Вскорости Григория Ивановича принял сам президент Коммерц-коллегии.
Шелихов робел. Впервые он был принят лицом столь вельможным. Не знал, как и начать разговор. Понятно: в мелочной лавке дегтем торговал недавно, а этот делами державными ворочает. Прикусишь язык. Вскинул глаза на графа, увидел: лицо без улыбки, из-под кустистых бровей глаза смотрят неторопко.
Александр Романович заговорил первым:
— Здравствуй, купец, — сказал голосом, в котором чувствовалось расположение. И сразу же после паузы, выдержанной мгновение всего, продолжил разговор, да так, словно слова читал с писаного, больно плотно складывались они у него.

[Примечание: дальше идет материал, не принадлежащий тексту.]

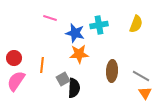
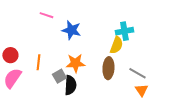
yellow semicircle: (136, 24) -> (116, 45), moved
cyan cross: (99, 25) -> (124, 31), moved
orange star: (79, 54) -> (75, 63), moved

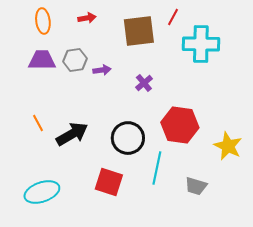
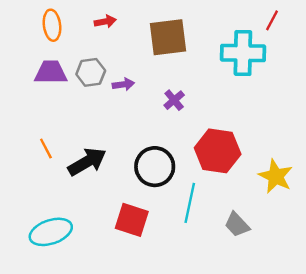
red line: (173, 17) -> (272, 20), moved
gray trapezoid: (196, 186) -> (237, 225), turned 30

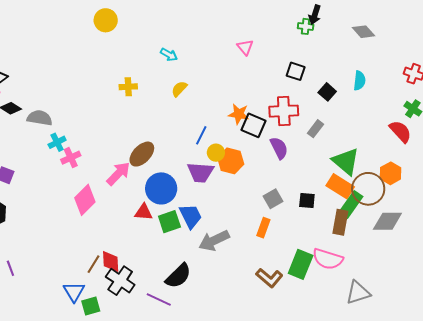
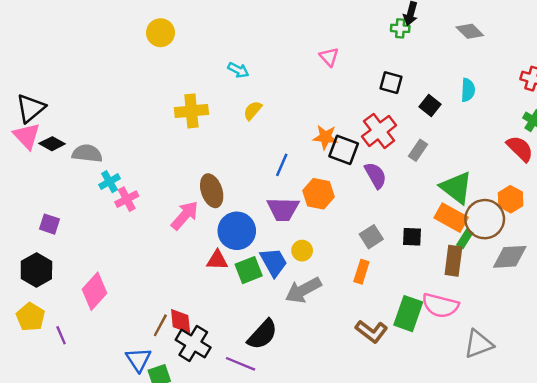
yellow cross: (128, 87) -> (191, 111), size x1.5
red cross: (284, 111) -> (379, 131), turned -32
yellow circle: (216, 153) -> (302, 251), moved
brown ellipse: (142, 154) -> (212, 191), turned -60
pink diamond: (85, 200) -> (95, 291), moved
green rectangle: (351, 204) -> (465, 239), size x0.6

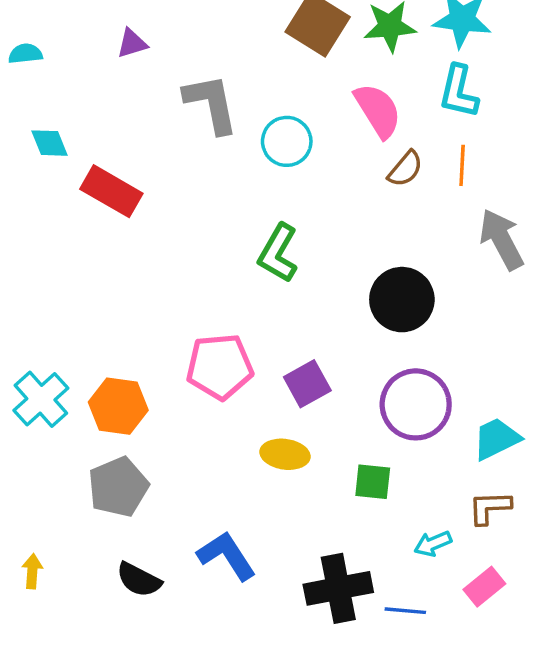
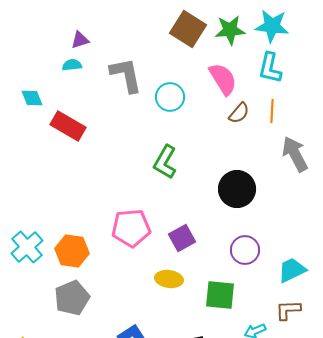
cyan semicircle: (25, 54) -> (72, 65), moved
purple circle: (416, 404) -> (245, 250), size x0.7
green square: (373, 482) -> (220, 295), size x1.4

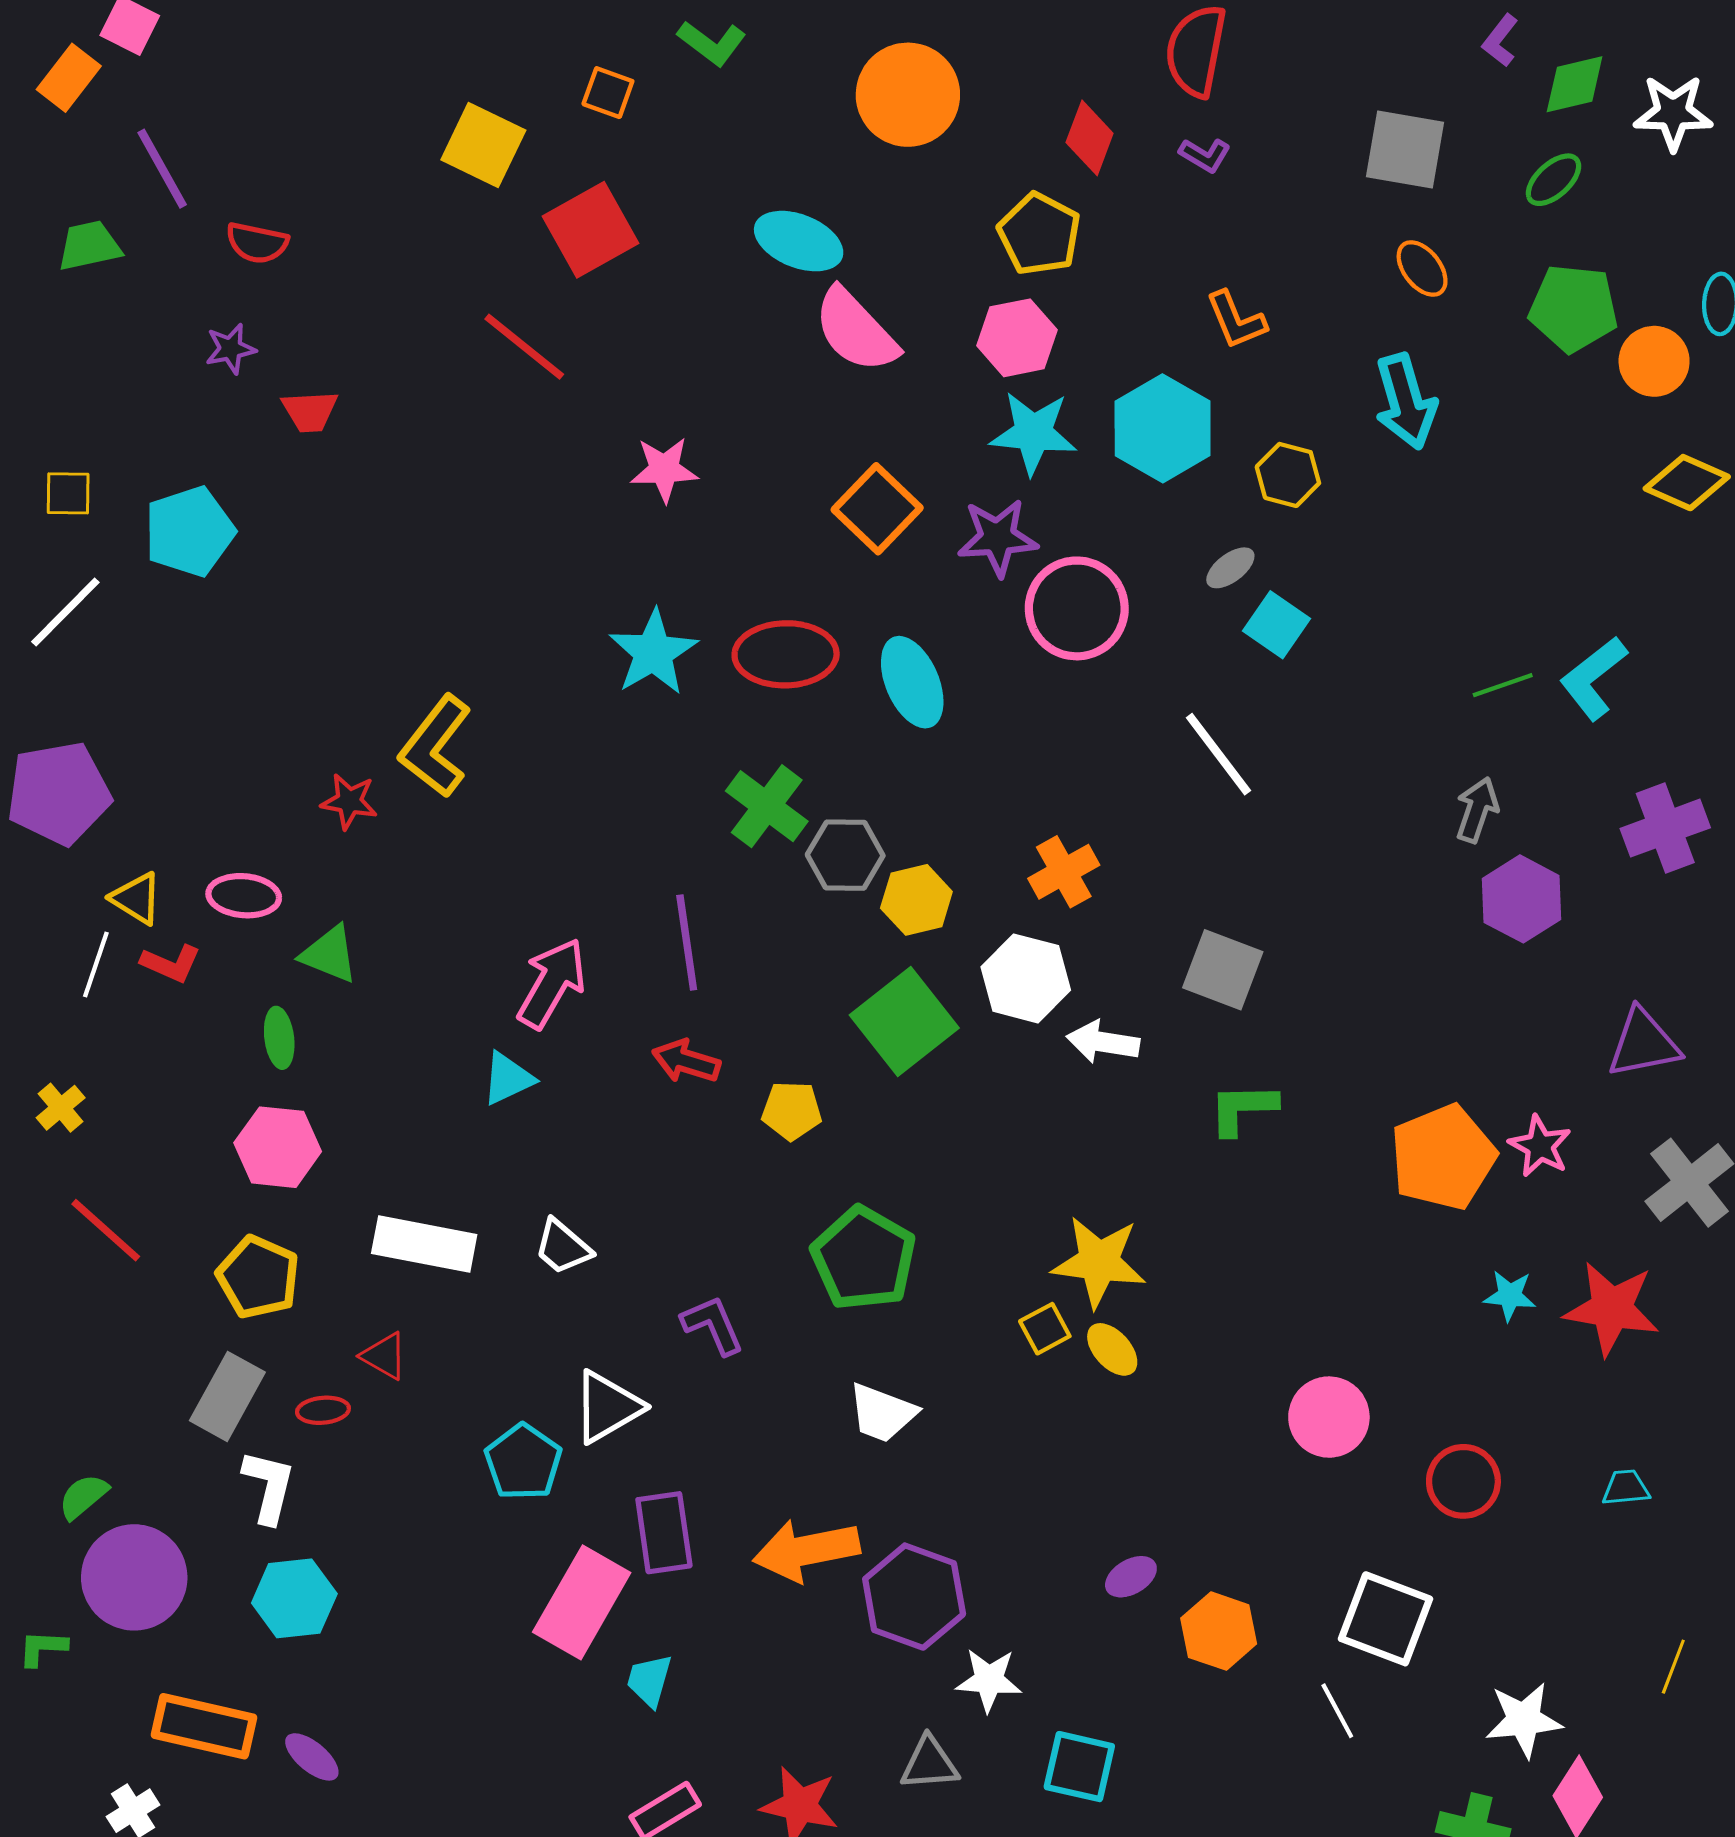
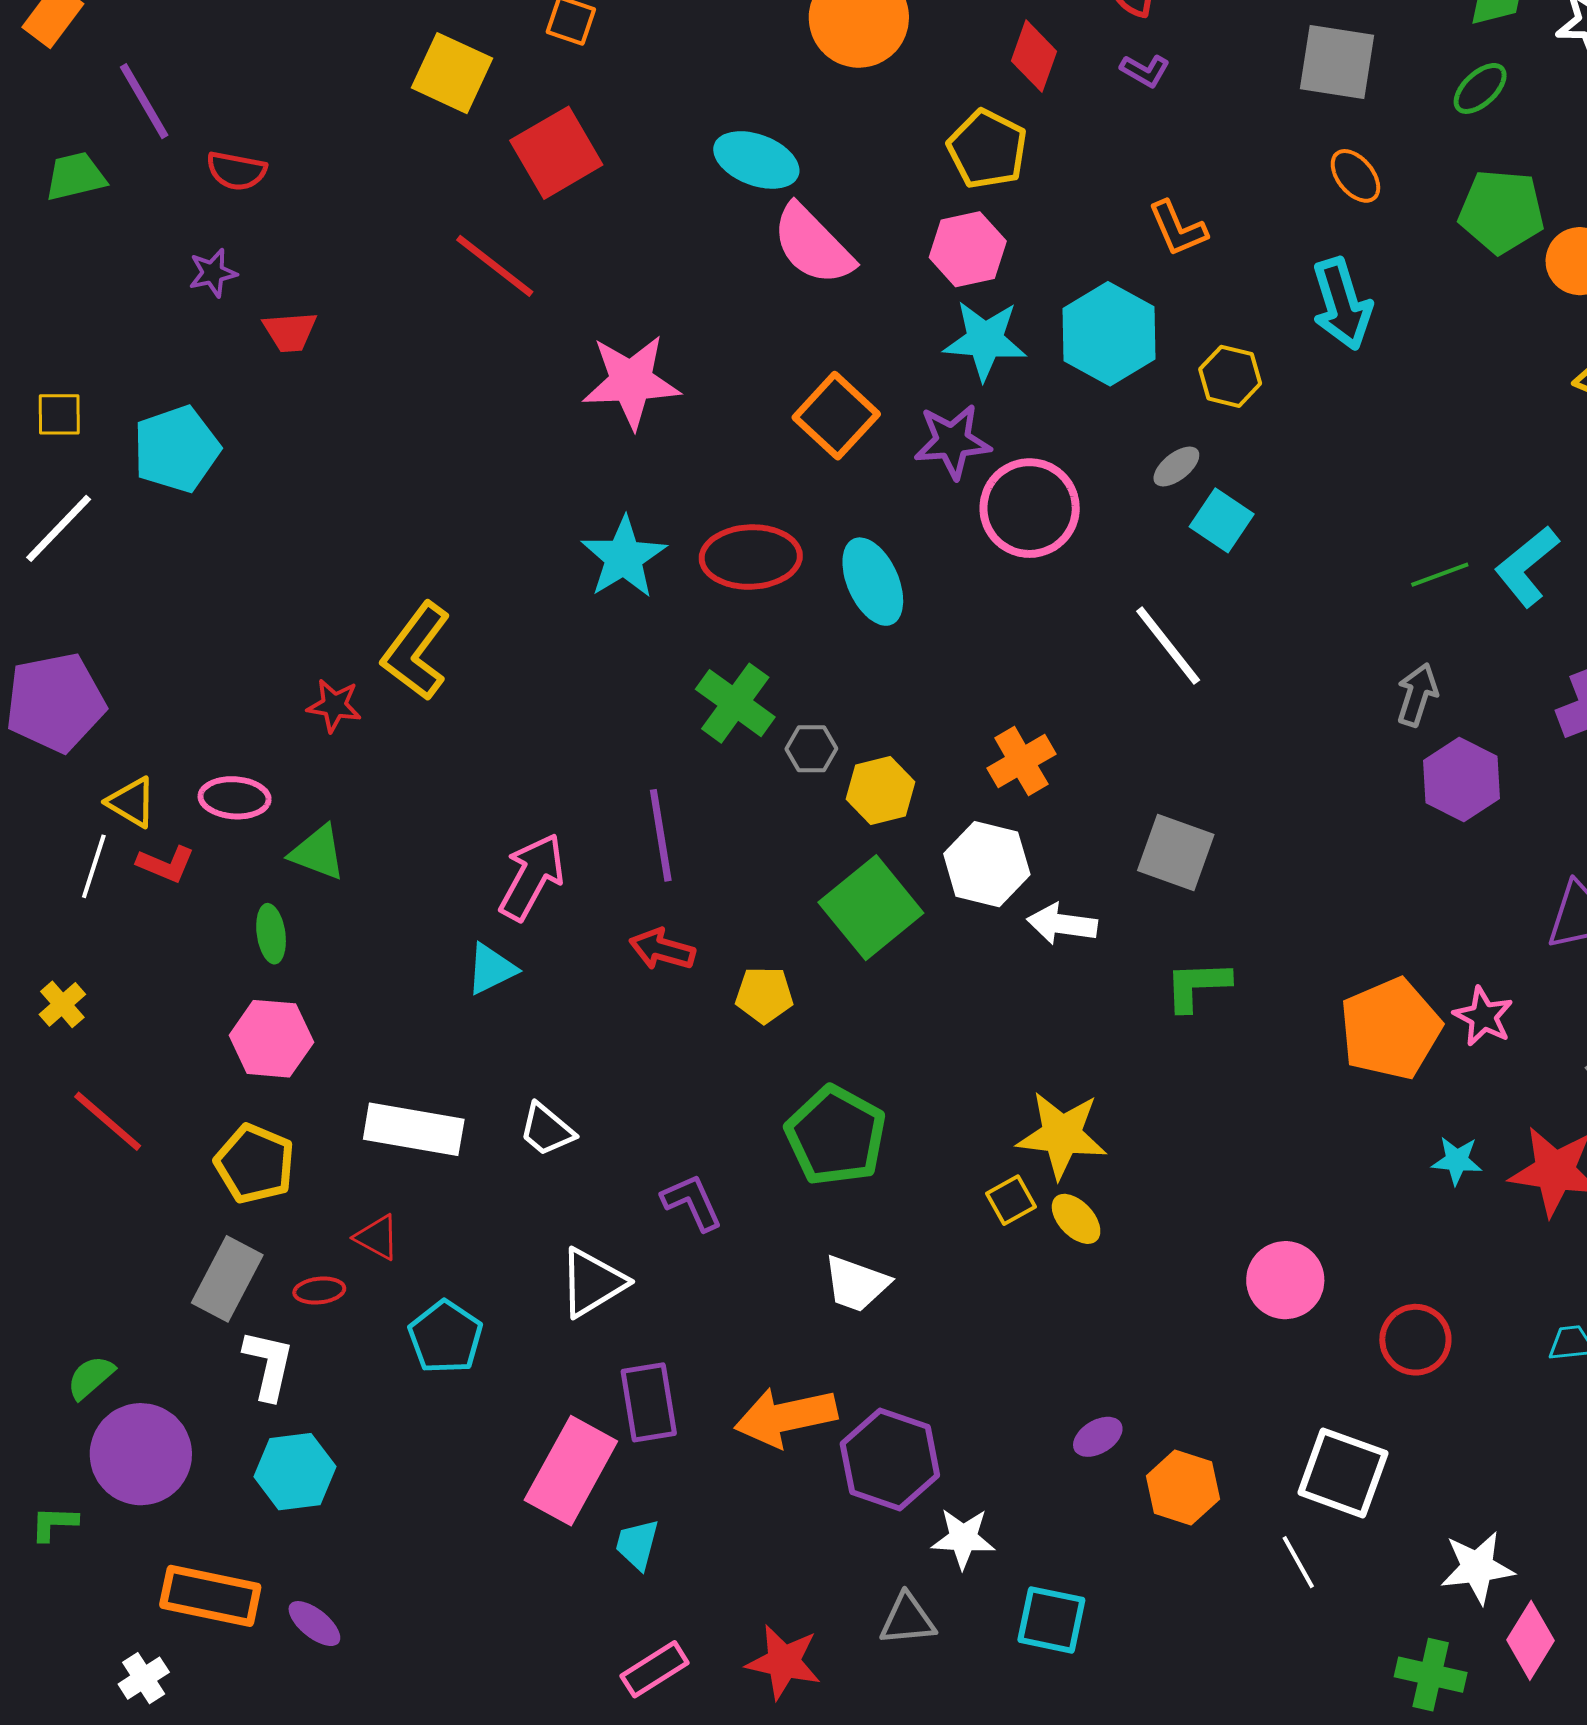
pink star: (664, 469) -> (631, 381), size x1.5
gray hexagon: (845, 855) -> (811, 749), size x0.7
cyan pentagon: (523, 1462) -> (445, 1337), moved

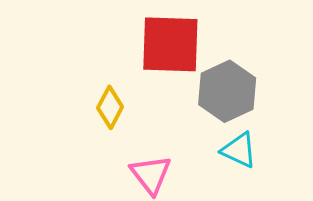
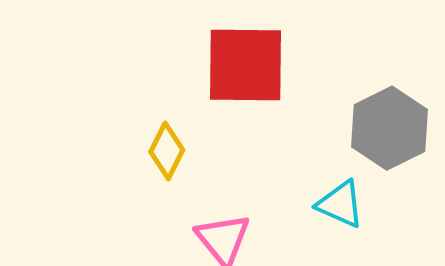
gray hexagon: (227, 91) -> (389, 128), moved

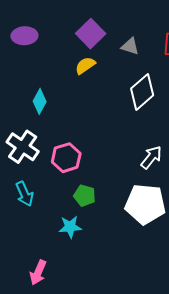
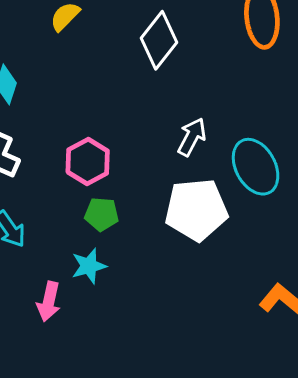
pink hexagon: (66, 158) -> (88, 161), moved
pink arrow: (38, 273) -> (49, 302), moved

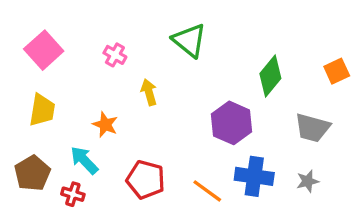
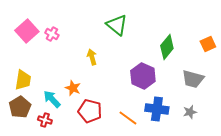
pink cross: (115, 55) -> (52, 34), moved
yellow trapezoid: (42, 110) -> (23, 80), moved
orange star: (105, 125) -> (73, 88), moved

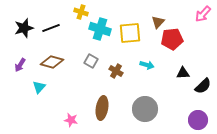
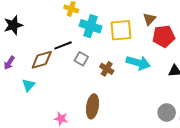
black line: (51, 28) -> (63, 45), moved
brown diamond: (52, 62) -> (42, 60), turned -30
cyan arrow: (147, 65) -> (138, 63), size x1.6
gray circle: (145, 109) -> (167, 113), moved, size x0.7

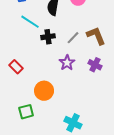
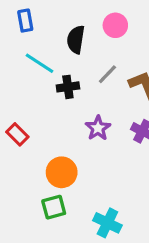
gray line: (73, 38) -> (107, 74), moved
green square: (26, 112) -> (54, 207), moved

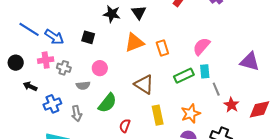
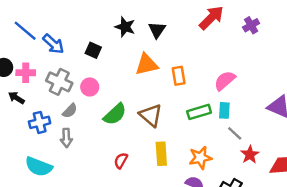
pink cross: (46, 60) -> (26, 73), moved
gray cross: (64, 68) -> (59, 82), size x1.5
pink circle: (100, 68) -> (90, 87), moved
gray semicircle: (83, 85) -> (70, 111), moved, turned -48
gray line: (216, 89) -> (235, 133), turned -32
green semicircle: (107, 103) -> (115, 114), moved

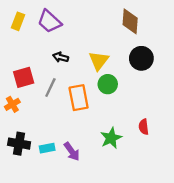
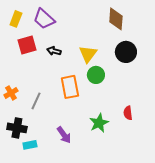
red square: (24, 77) -> (27, 45), moved
gray line: (50, 88) -> (36, 101), moved
cyan rectangle: (47, 148) -> (30, 145), moved

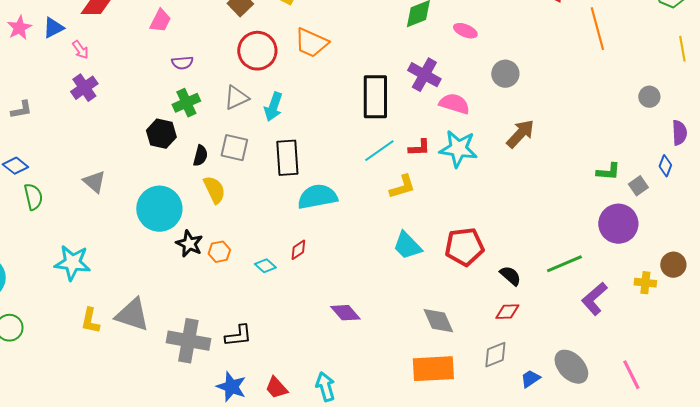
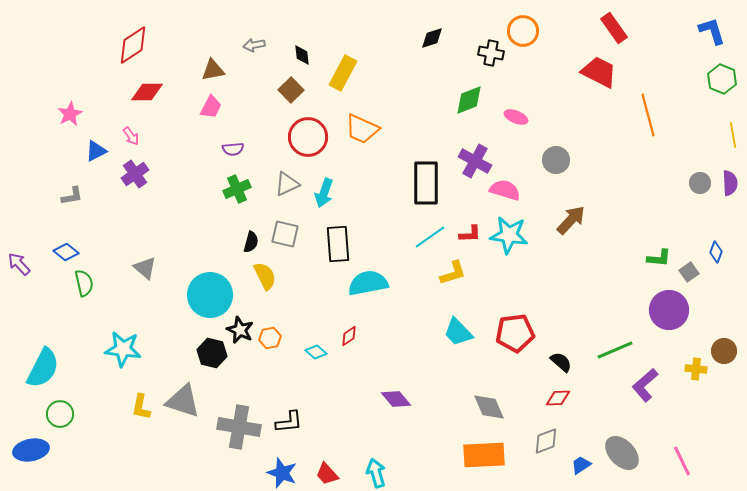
blue triangle: (53, 28) -> (96, 151), moved
purple semicircle: (679, 133) -> (730, 183), moved
black hexagon: (161, 134) -> (212, 353), moved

Шелихов в слова вслушивался и понял: этот говорит, зная, для чего. Дело у него есть. Оно всегда понять можно, ежели труд себе задашь, пустой разговор человек ведет или же всерьез произносятся им слова. Многие люди, языка своего не щадя, так — бряк, бряк — зря его треплют. А иной одно слово произнесет, и видно — этот себе на уме. В его речь надо вдуматься.
Заговорил же Александр Романович о том, чего Шелихов и не ждал:
— Развитие мореплавания в океане Восточном, — повторил Воронцов, — может послужить не только освоению новых земель, но и должно споспешествовать торговле обширной с Китаем, Японией, островами Филиппинскими, а там и далее — с Индией. Путь от восточных портов российских в страны эти — кратчайший для нашего флота.
Говорил граф властно, уверенно. Заметив смущение на лице Шелихова, он подтвердил:
— Да, в Индию. Перспектива весьма и весьма лестная и, я думаю, по силам российским негоциантам.
«Ежели, конечно, поднапрячься, — подумал Шелихов, — то оно можно и в Индию».
— Англичане, — сказал он, — в Петропавловск ходят с Гаваев, из Макао товар везут. Торгуют в большую прибыль.
Воронцов оживился:
— Англичанин прыток, блохой скачет. А мы на сборы тяжелы.